• TASK DESCRIPTION
Can you give the stretch of material from its start through the line containing "Eastern Passage & Kavanagh Point", both ends included, as a Markdown table with the columns Row and Material line, one numbered row per line, with blank lines and pictures left out?

• DATA TO EXAMINE
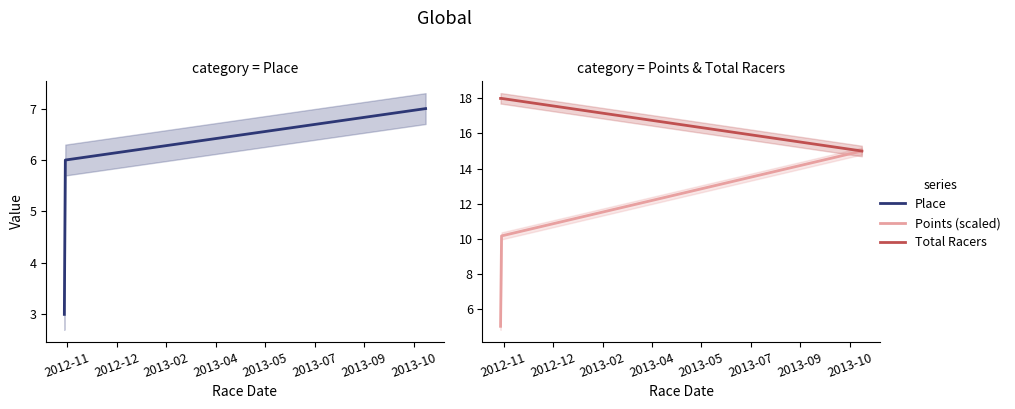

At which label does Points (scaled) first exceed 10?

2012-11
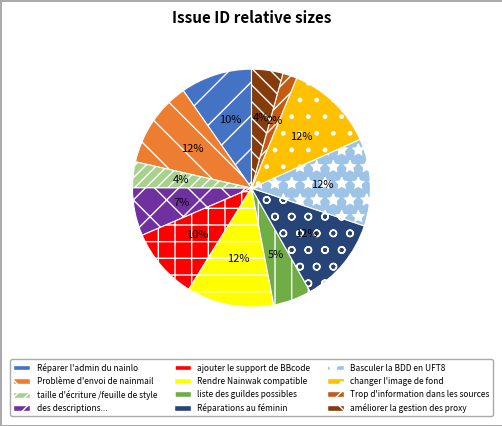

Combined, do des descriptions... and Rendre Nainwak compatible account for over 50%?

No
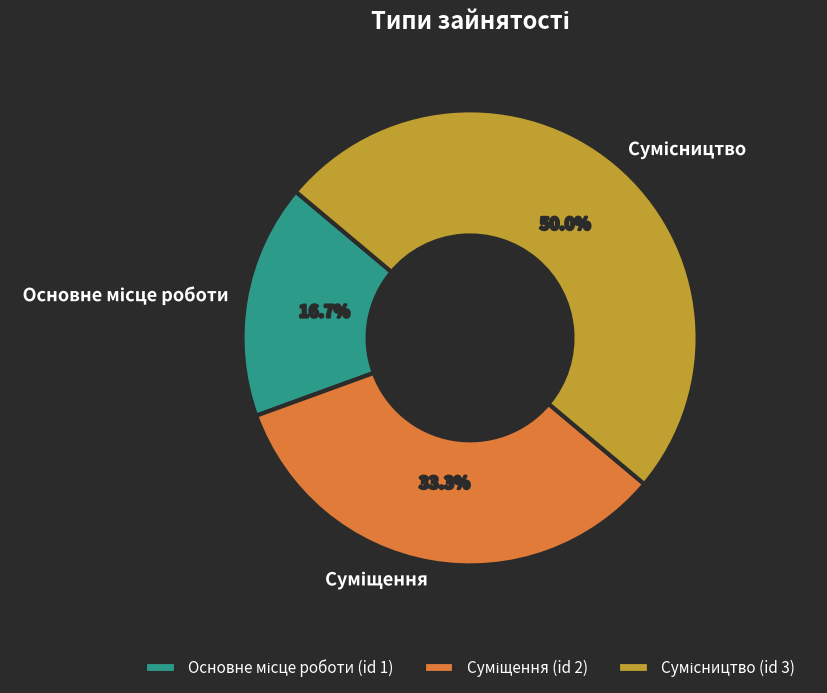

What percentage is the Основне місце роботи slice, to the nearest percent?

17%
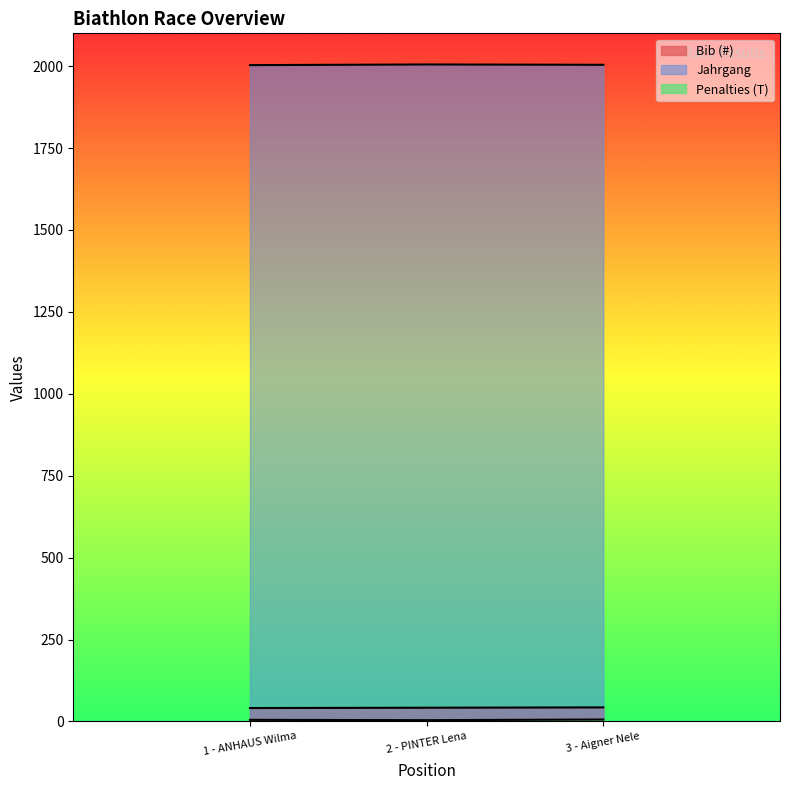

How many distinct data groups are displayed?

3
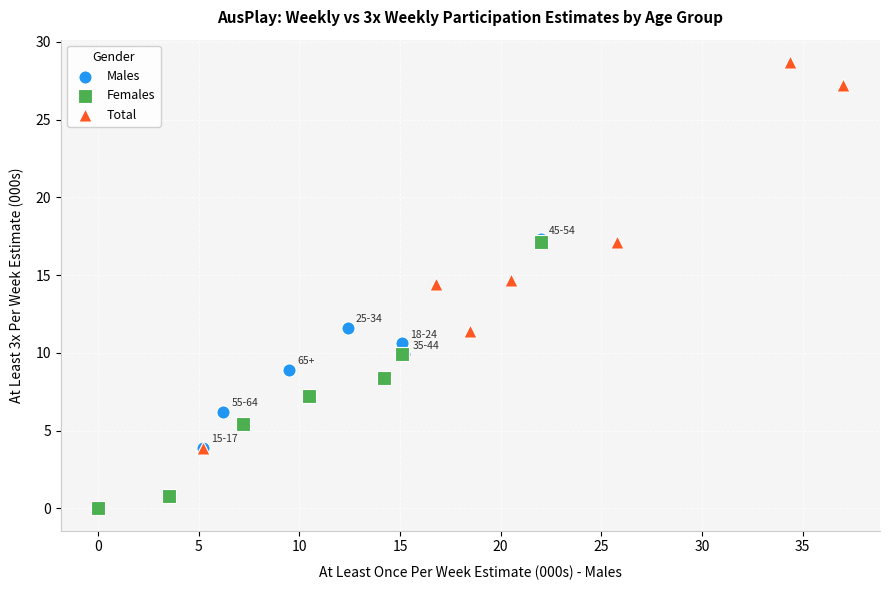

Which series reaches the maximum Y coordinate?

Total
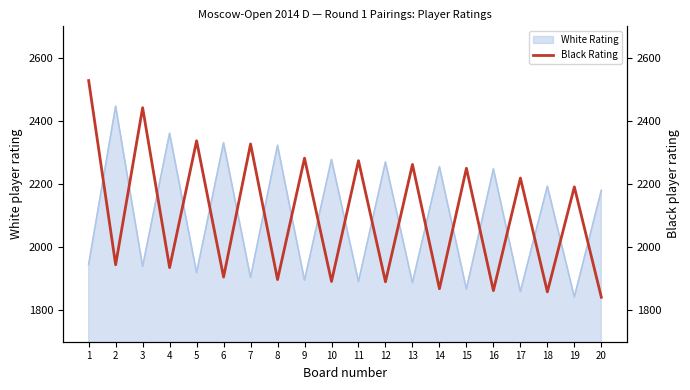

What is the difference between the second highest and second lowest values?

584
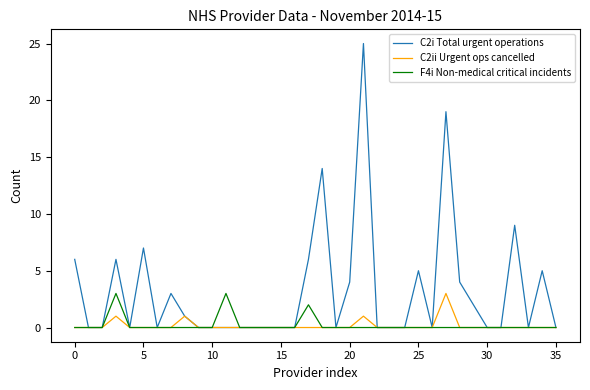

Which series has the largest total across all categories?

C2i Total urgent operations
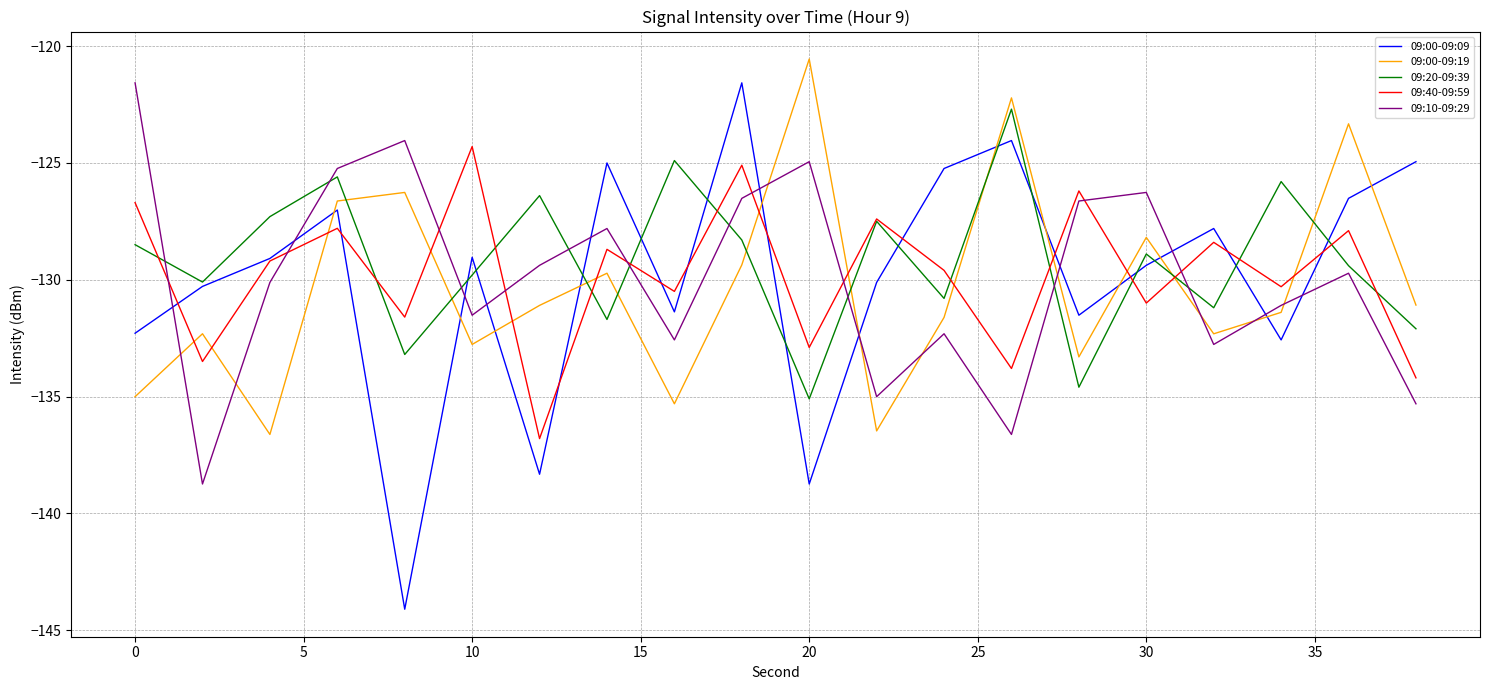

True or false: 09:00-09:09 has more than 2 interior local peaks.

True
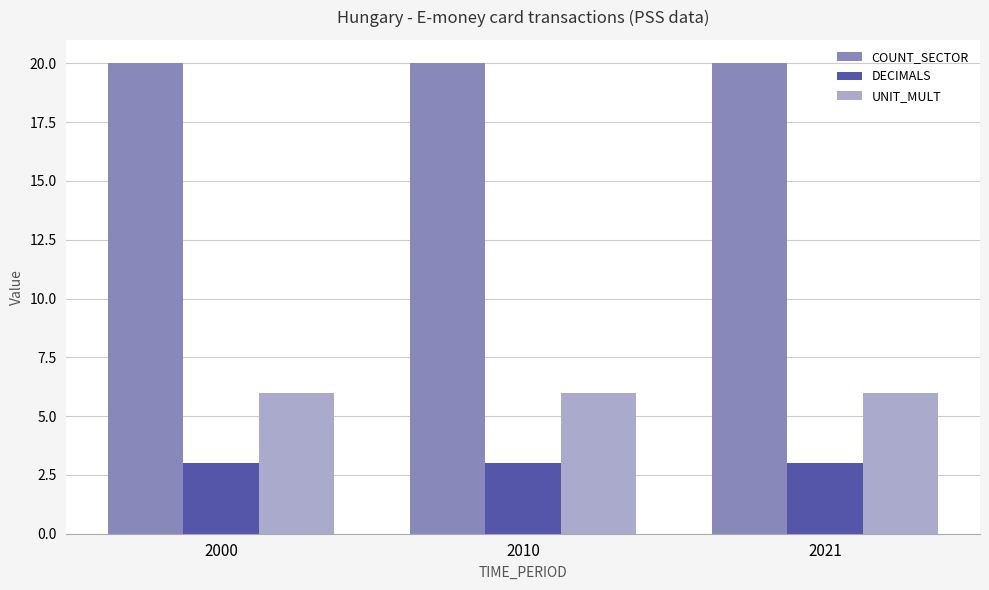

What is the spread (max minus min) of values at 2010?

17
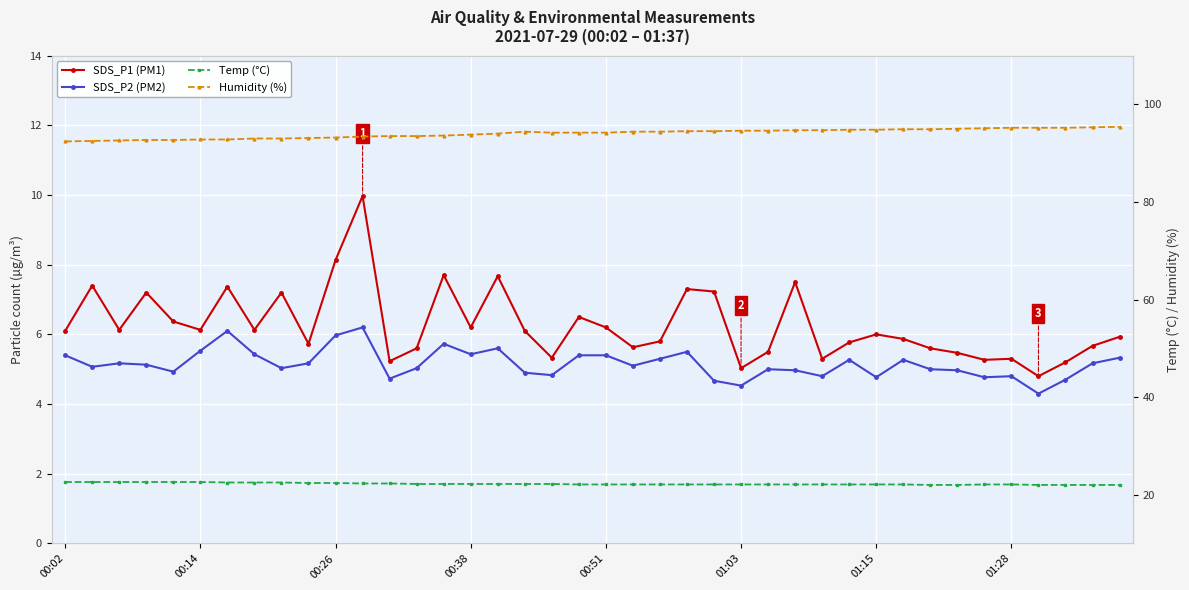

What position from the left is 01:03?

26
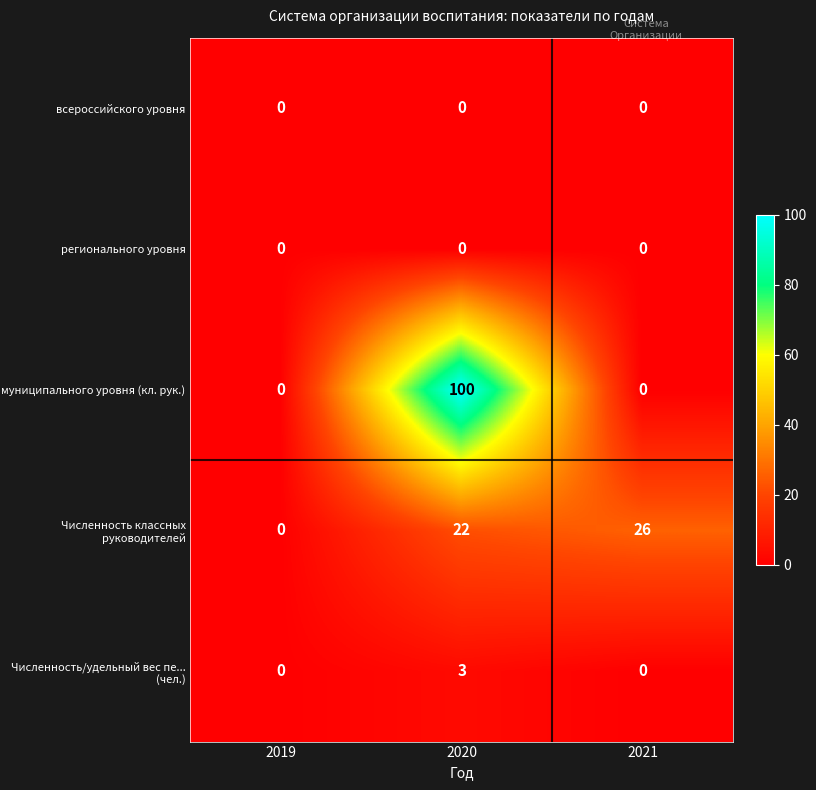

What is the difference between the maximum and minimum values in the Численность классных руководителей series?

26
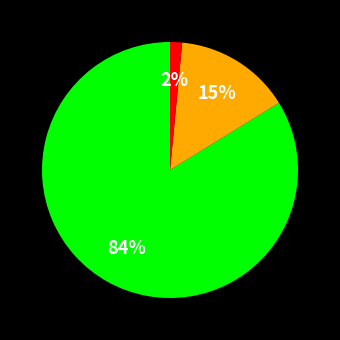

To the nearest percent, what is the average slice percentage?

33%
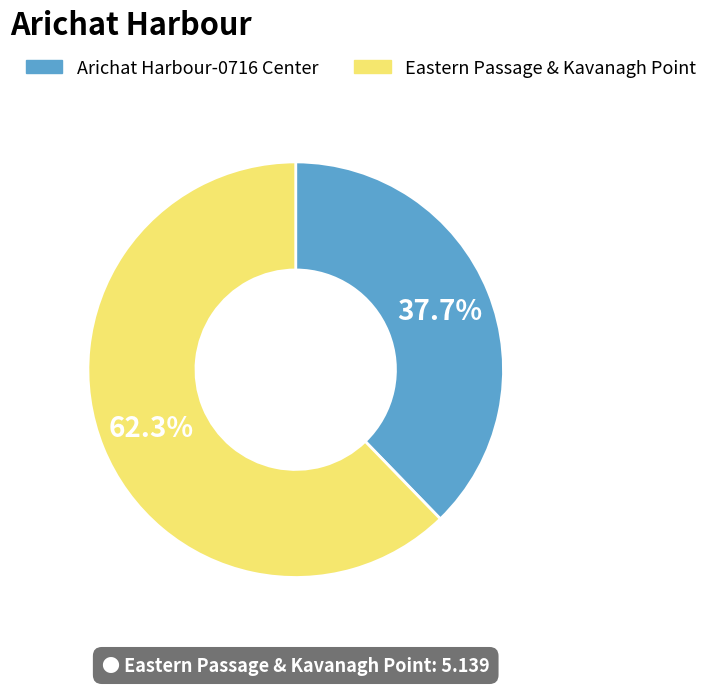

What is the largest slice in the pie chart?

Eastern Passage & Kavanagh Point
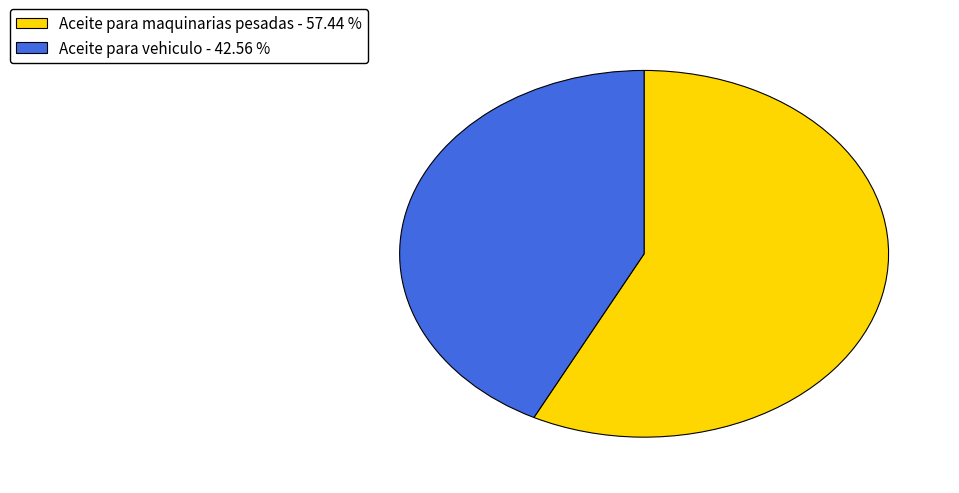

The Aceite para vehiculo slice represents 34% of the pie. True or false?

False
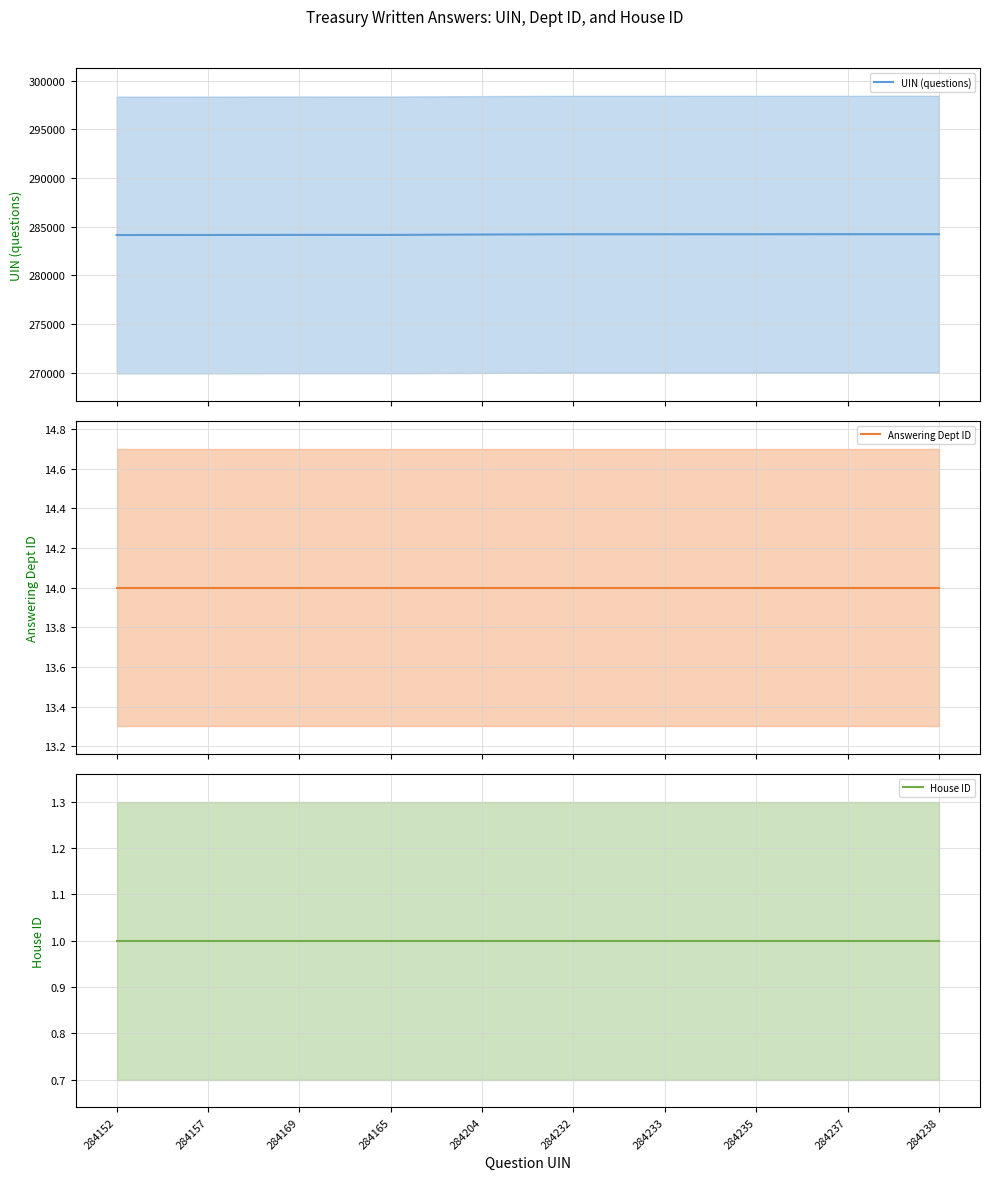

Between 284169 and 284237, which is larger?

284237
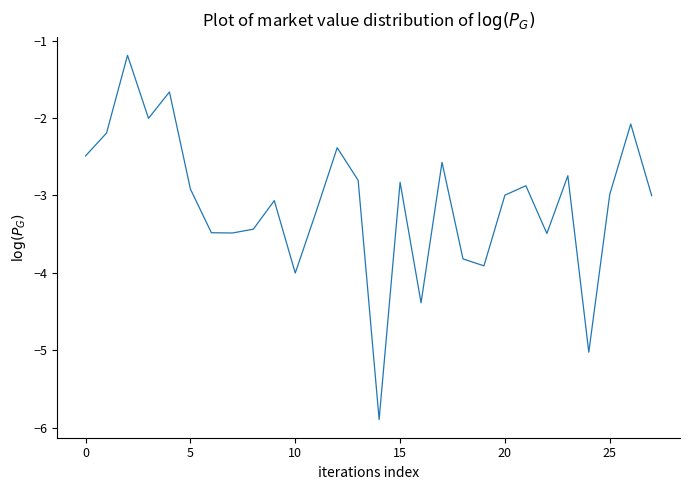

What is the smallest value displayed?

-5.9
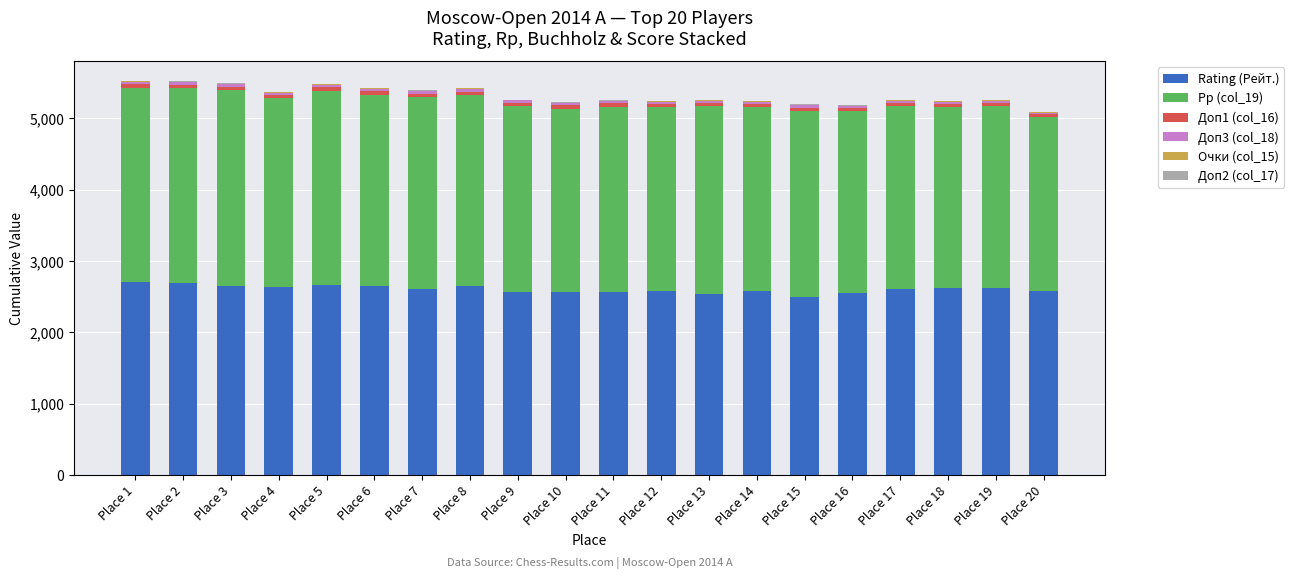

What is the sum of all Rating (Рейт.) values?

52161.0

• ANSWER SECTION
| Row | Material line |
|---|---|
| 1 | At which label does Points (scaled) first exceed 10? |
| 2 | 2012-11 |
| 3 | Combined, do des descriptions... and Rendre Nainwak compatible account for over 50%? |
| 4 | No |
| 5 | What percentage is the Основне місце роботи slice, to the nearest percent? |
| 6 | 17% |
| 7 | How many distinct data groups are displayed? |
| 8 | 3 |
| 9 | Which series reaches the maximum Y coordinate? |
| 10 | Total |
| 11 | What is the difference between the second highest and second lowest values? |
| 12 | 584 |
| 13 | Which series has the largest total across all categories? |
| 14 | C2i Total urgent operations |
| 15 | True or false: 09:00-09:09 has more than 2 interior local peaks. |
| 16 | True |
| 17 | What is the spread (max minus min) of values at 2010? |
| 18 | 17 |
| 19 | What position from the left is 01:03? |
| 20 | 26 |
| 21 | What is the difference between the maximum and minimum values in the Численность классных руководителей series? |
| 22 | 26 |
| 23 | To the nearest percent, what is the average slice percentage? |
| 24 | 33% |
| 25 | What is the largest slice in the pie chart? |
| 26 | Eastern Passage & Kavanagh Point |